E' veramente il migliore e lo dimostra spazzando via Patterson in un round. Meno del tempo cui ha resistito scambiando Williams.
Williams riprende. affronta ottimi pugili come Ernie Terrel, che travolge, alonzo Johnson, che sconfigge prima del limite, wayne Bethea, collaudatore durissimo, poi pareggia col talentuoso Eddie Machen. E' pugile di classe e di rendimento. Terrel si prende la rivincita in un contestato match, poi batte Daniels..... ed arriva la nemesi, un colpo di pistola. Ad un incrocio, da un ppoliziotto. Un colpo di 357 magnum all'addome. Gli spappola un rene e gli tolgono quasi un metro di intestino per salvarlo.... Non c'è ragione... si parla di un colpo partito per errore. Ma quanto resta di un pugile se gli piantano un proiettile come un dito nell'addome?
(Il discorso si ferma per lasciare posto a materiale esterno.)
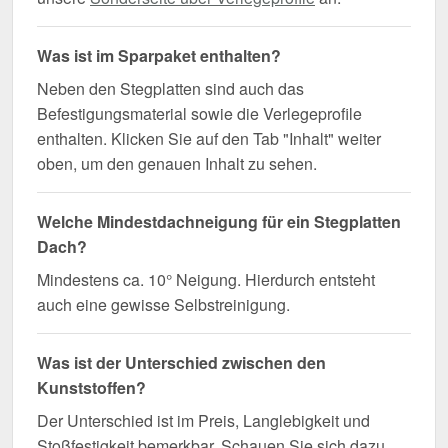
Was ist im Sparpaket enthalten?
Neben den Stegplatten sind auch das
Befestigungsmaterial sowie die Verlegeprofile
enthalten. Klicken Sie auf den Tab "Inhalt" weiter
oben, um den genauen Inhalt zu sehen.
Welche Mindestdachneigung für ein Stegplatten
Dach?
Mindestens ca. 10° Neigung. Hierdurch entsteht
auch eine gewisse Selbstreinigung.
Was ist der Unterschied zwischen den
Kunststoffen?
Der Unterschied ist im Preis, Langlebigkeit und
Stoßfestigkeit bemerkbar. Schauen Sie sich dazu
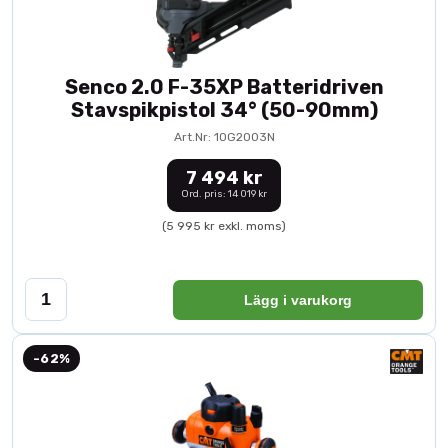
Senco 2.0 F-35XP Batteridriven
Stavspikpistol 34° (50-90mm)
Art.Nr: 10G2003N
7 494 kr
Ord. pris: 14 019 kr
(5 995 kr exkl. moms)
Lägg i varukorg
-62%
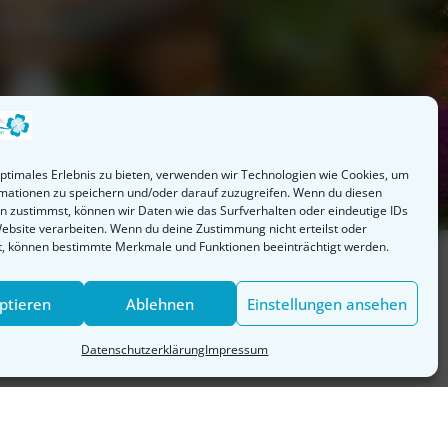
optimales Erlebnis zu bieten, verwenden wir Technologien wie Cookies, um
mationen zu speichern und/oder darauf zuzugreifen. Wenn du diesen
n zustimmst, können wir Daten wie das Surfverhalten oder eindeutige IDs
Website verarbeiten. Wenn du deine Zustimmung nicht erteilst oder
t, können bestimmte Merkmale und Funktionen beeinträchtigt werden.
ptieren
Ablehnen
Einstellungen ansehen
Datenschutzerklärung
Impressum
en umweltfreundlichen Rückzugsort. Perfekt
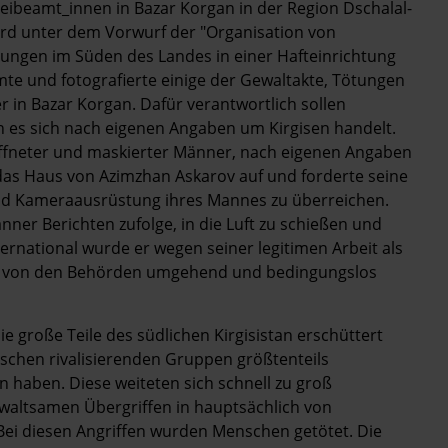
eibeamt_innen in Bazar Korgan in der Region Dschalal-
ird unter dem Vorwurf der "Organisation von
ngen im Süden des Landes in einer Hafteinrichtung
mte und fotografierte einige der Gewaltakte, Tötungen
 in Bazar Korgan. Dafür verantwortlich sollen
 es sich nach eigenen Angaben um Kirgisen handelt.
ffneter und maskierter Männer, nach eigenen Angaben
as Haus von Azimzhan Askarov auf und forderte seine
 und Kameraausrüstung ihres Mannes zu überreichen.
nner Berichten zufolge, in die Luft zu schießen und
ernational wurde er wegen seiner legitimen Arbeit als
t von den Behörden umgehend und bedingungslos
e große Teile des südlichen Kirgisistan erschüttert
schen rivalisierenden Gruppen größtenteils
n haben. Diese weiteten sich schnell zu groß
waltsamen Übergriffen in hauptsächlich von
ei diesen Angriffen wurden Menschen getötet. Die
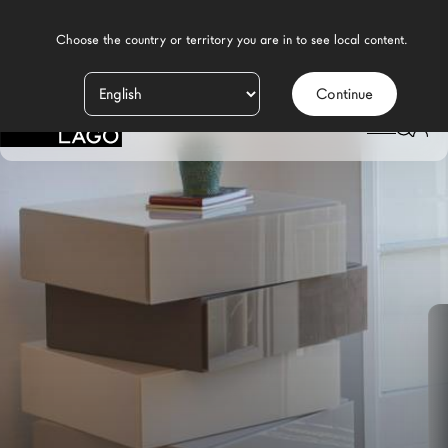
    Choose the country or territory you are in to see local content.

Continue
Prodotti
LAGO
/
DESIGN
/
CAMERA DA LETTO MODERNA
/
COMÒ
/
CASSETTIERA MORGANA
Ispirazione
Configuratore
Contract
Negozi
Nuovi Prodotti MDW26
Promozioni
Il Brand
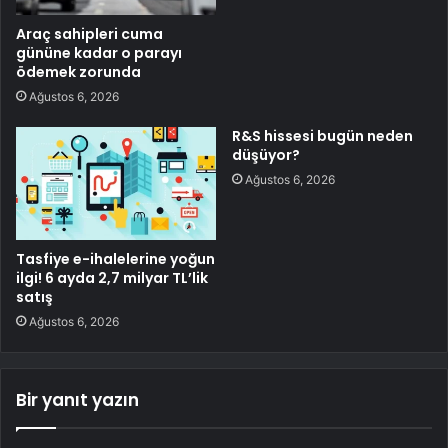
Araç sahipleri cuma
gününe kadar o parayı
ödemek zorunda
Ağustos 6, 2026
R&S hissesi bugün neden
düşüyor?
Ağustos 6, 2026
Tasfiye e-ihalelerine yoğun
ilgi! 6 ayda 2,7 milyar TL’lik
satış
Ağustos 6, 2026
Bir yanıt yazın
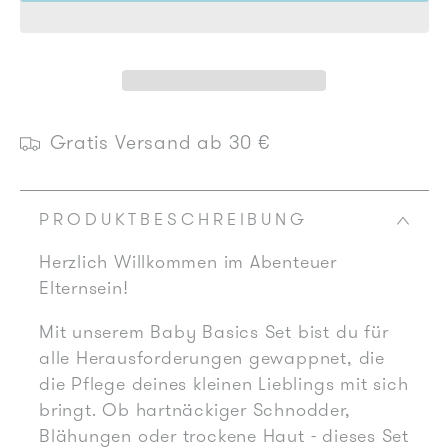
für
für
Baby
Baby
Basics
Basics
Set
Set
Gratis Versand ab 30 €
PRODUKTBESCHREIBUNG
Herzlich Willkommen im Abenteuer
Elternsein!
Mit unserem Baby Basics Set bist du für
alle Herausforderungen gewappnet, die
die Pflege deines kleinen Lieblings mit sich
bringt. Ob hartnäckiger Schnodder,
Blähungen oder trockene Haut - dieses Set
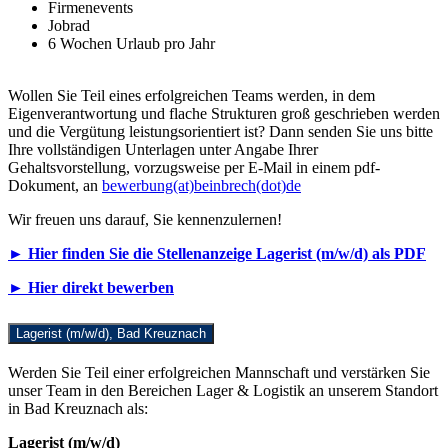
Firmenevents
Jobrad
6 Wochen Urlaub pro Jahr
Wollen Sie Teil eines erfolgreichen Teams werden, in dem
Eigenverantwortung und flache Strukturen groß geschrieben werden
und die Vergütung leistungsorientiert ist? Dann senden Sie uns bitte
Ihre vollständigen Unterlagen unter Angabe Ihrer
Gehaltsvorstellung, vorzugsweise per E-Mail in einem pdf-
Dokument, an
bewerbung(at)beinbrech(dot)de
Wir freuen uns darauf, Sie kennenzulernen!
► Hier finden Sie die Stellenanzeige Lagerist (m/w/d) als PDF
► Hier direkt bewerben
Lagerist (m/w/d), Bad Kreuznach
Werden Sie Teil einer erfolgreichen Mannschaft und verstärken Sie
unser Team in den Bereichen Lager & Logistik an unserem Standort
in Bad Kreuznach als:
Lagerist (m/w/d)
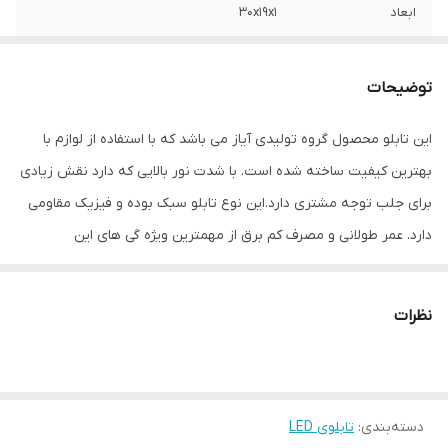
ابعاد
30x19x1
جنس
LED MDF
توضیحات
وزن
0.2 گرم
این تابلو محصول گروه تولیدی آیاز می باشد که با استفاده از لوازم با
بهترین کیفیت ساخته شده است. با شدت نور بالایی که دارد نقش زیادی
برای جلب توجه مشتری دارد.این نوع تابلو سبک بوده و فیزیک مقاومی
دارد. عمر طولانی و مصرف کم برق از مهمترین ویژه گی های این
تابلوهاست.نصب بسیار آسان وسریع موجب می شود تا در کمترین زمان
استفاده از این تابلو را آغاز کنید. علاوه بر قابلیت نصب بر روی شیشه این
نظرات
تابلو می تواند در هر موقعیتی که لازم باشد آویز شود و یا تکیه داده
شود چراکه عملکرد تابلو به محل نصب وابسته نیست. فیزیک محکم
موجب می شود تا نگرانی از بابت آسیب وارد شدن به تابلو نداشته
دسته‌بندی
:
تابلوی LED
باشیم. با شدت نور بالا این تابلو روز دید است و بر خلاف نمونه های دیگر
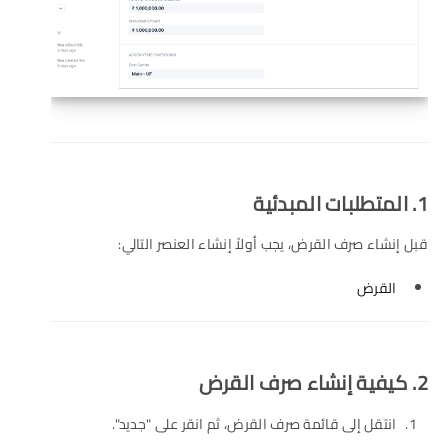
1. المتطلبات المبدئية
قبل إنشاء صرف القرض، يجب أولاً إنشاء العنصر التالي:
القرض
2. كيفية إنشاء صرف القرض
انتقل إلى قائمة صرف القرض، ثم انقر على "جديد".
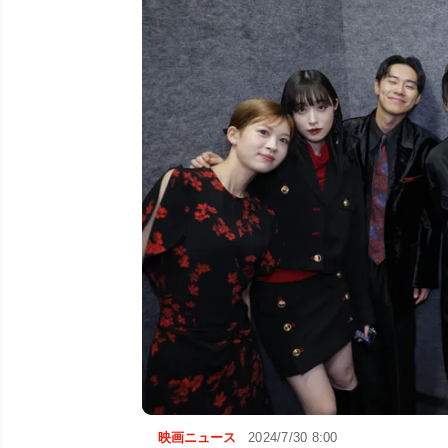
映画ニュース
2024/7/30 8:00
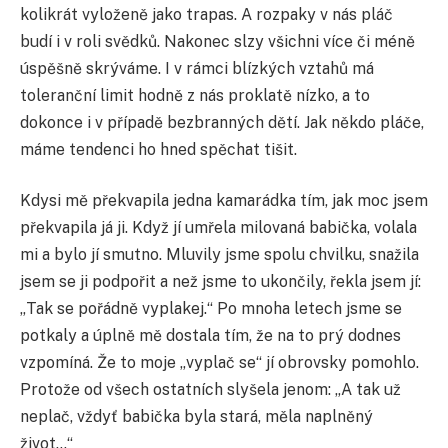
kolikrát vyloženě jako trapas. A rozpaky v nás pláč
budí i v roli svědků. Nakonec slzy všichni více či méně
úspěšně skrýváme. I v rámci blízkých vztahů má
toleranční limit hodně z nás proklatě nízko, a to
dokonce i v případě bezbranných dětí. Jak někdo pláče,
máme tendenci ho hned spěchat tišit.
Kdysi mě překvapila jedna kamarádka tím, jak moc jsem
překvapila já ji. Když jí umřela milovaná babička, volala
mi a bylo jí smutno. Mluvily jsme spolu chvilku, snažila
jsem se ji podpořit a než jsme to ukončily, řekla jsem jí:
„Tak se pořádně vyplakej.“ Po mnoha letech jsme se
potkaly a úplně mě dostala tím, že na to prý dodnes
vzpomíná. Že to moje „vyplač se“ jí obrovsky pomohlo.
Protože od všech ostatních slyšela jenom: „A tak už
neplač, vždyť babička byla stará, měla naplněný
život…“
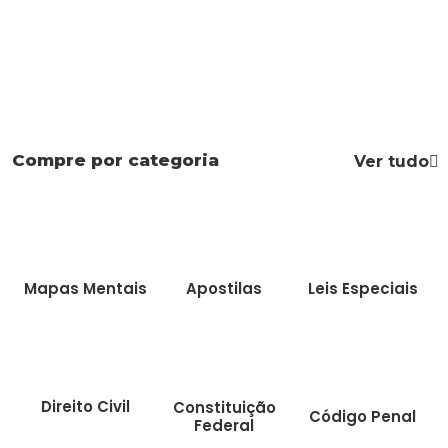
Compre por categoria
Ver tudo
Mapas Mentais
Apostilas
Leis Especiais
Direito Civil
Constituição
Código Penal
Federal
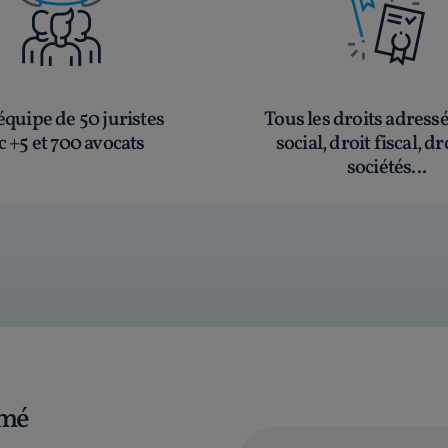
quipe de 50 juristes
Tous les droits adress
c +5 et 700 avocats
social, droit fiscal, dr
sociétés...
rmé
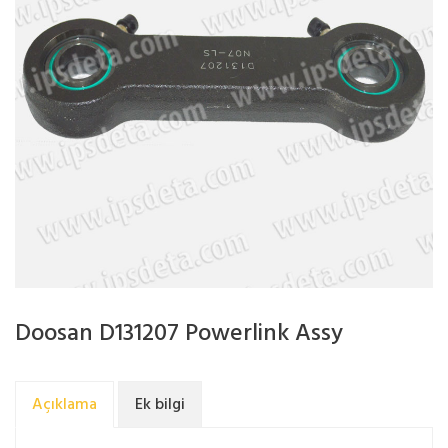
Doosan D131207 Powerlink Assy
Açıklama
Ek bilgi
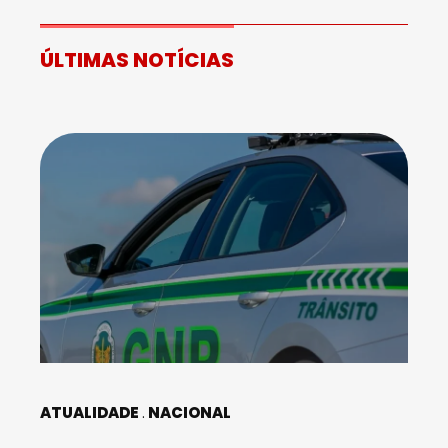
ÚLTIMAS NOTÍCIAS
ATUALIDADE
NACIONAL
Quanto resta della sua forza, della sua resistenza, della sua fisicità, se ad un puncher duro, il più duro dopo l'orso Liston, tolgono un rene ed un lungo pezzo di intestino? Niente carne, niente digestione... sta fermo quasi due anni. Poi Ali gli concede LA CHANCHE. quella, che in realtà si giocò con il terribile Liston già due volte. E quel match, con la sensazione di Louisville, mi resta impresso nella mente. ero un ragazzo. Alì lo distrusse e lo ridicolizzò. troppo veloce, troppo agile, potente, cattivo. "Big cat" era fermo. Rigido di tronco, come sempre un pò. Ma senza quel nerbo che era sua caratteristica. Un pugile finito, che fece brutta figura nella sua chanche. Restai deluso, ma il grande giuseppe Signori, in un suo fondo, sempre lirico e puntuale, mi racconta la storia della revolverata..... e capisco che ho visto l'ombra del gatto selvaggio....
Lottò ancora per sei anni. Battuto anche da pugili modesti. Che in altri tempi.... non l'avrebbero sconfitto. bob cleroux, al jones, mc foster, al lewis, o' halloran, chuvalo....si ritira con in mano il titolo del Texas, moto di orgoglio, vinto contro Daniels. Un declino dovuto al fisico ed all'etrà. 39 anni. 21 vissuti sul ring fra i pro.
Quanti colpi, quante botte? troppe per un fisico debilitato e menomato.
Cede l'ultimo rene e Bonaccorso vi racconta la sua storia, triste. La dialisi, l'incidente stradale che lo uccide nel 99 a 66 anni. Giovane per morire. Sfortunato "big cat" Williams.
Un ottimo picchiatore. Un pugile sempre coraggioso. Un professionista.
Che gli resta, si chiede in home page Bonaccorso. Temo poco. La memoria è sempre una dote rara e di cui poco si fa sfoggio, soprattutto nel mondo dello sport. Che gli resta, ci chiede Bonaccorso . temo gli resti la straordinaria dignità che mostra nella lettera che l'adm. ci fa il dono di conoscere in home pag.
la dignità che nella boxe è compagna di avventura di tutti i suoi figli.
Devo dire che mi sento un pò male. Non mi ricordavo della storia di Big Cat Williams.